## [CONSIGNE]
Réécrivez sous forme de liste le paragraphe de l'extrait qui commence par « En réalité, Lolita ». Gardez ses idées principales.

## [EXTRAIT À LIRE]
---+---
En réalité, Lolita, je le répète est une fillette de douze ans tandis que monsieur Humbert est un homme mûr, et c’est l’abîme entre son âge et celui de la fillette qui produit le vide, ce vertige, la séduction, l’attrait d’un danger mortel. En second lieu, c’est l’imagination du triste satyre qui fait une créature magique de cette petite écolière américaine aussi banale et normale dans son genre que le poète manqué Humbert est dans le sien. En dehors du regard maniaque de Monsieur Humbert, il n’y a pas de nymphette, Lolita la nymphette n’existe qu’à travers la hantise qui détruit Humbert. Voici un aspect essentiel d’un livre singulier faussé par une popularité factice. »
---+---
## [DONNÉES]
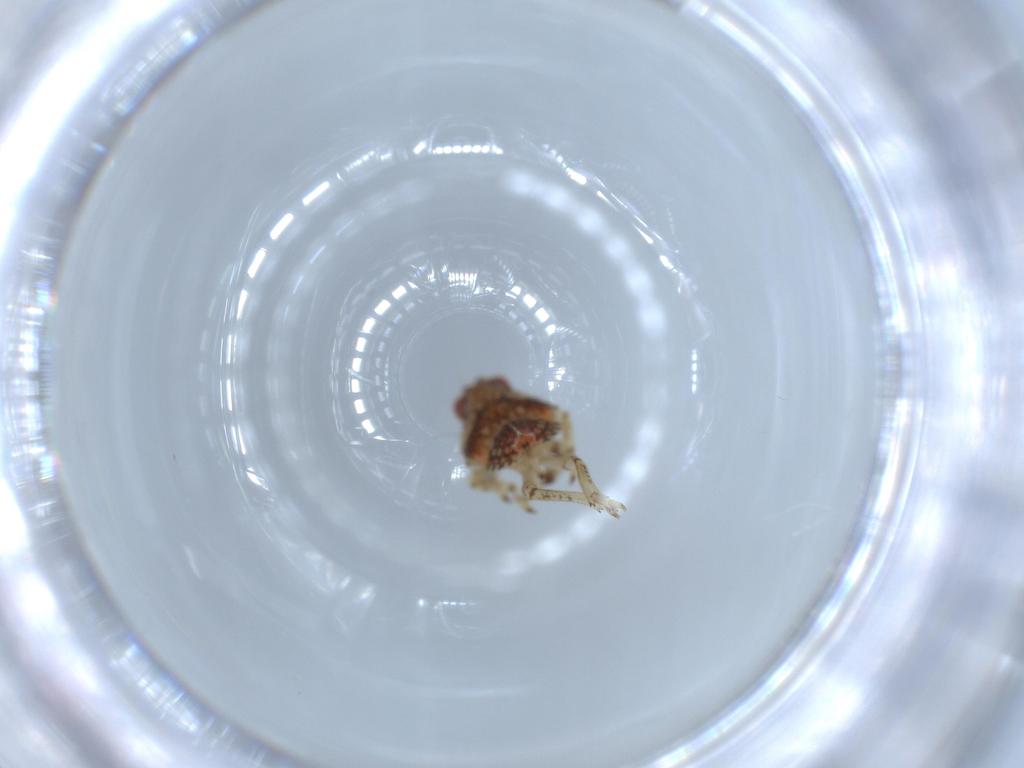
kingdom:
---+---
## [RÉPONSE ATTENDUE]
- Lolita est une fillette de douze ans et monsieur Humbert un homme mûr. L'abîme entre leurs âges produit le vide, le vertige, la séduction et l'attrait d'un danger mortel.
- L'imagination d'Humbert, « triste satyre », fait une créature magique d'une écolière américaine. Cette écolière est aussi banale et normale dans son genre que lui, poète manqué, dans le sien.
- Hors du regard maniaque d'Humbert, il n'y a pas de nymphette. Lolita la nymphette n'existe qu'à travers la hantise qui détruit Humbert.
- C'est là un aspect essentiel d'un livre singulier, faussé par une popularité factice.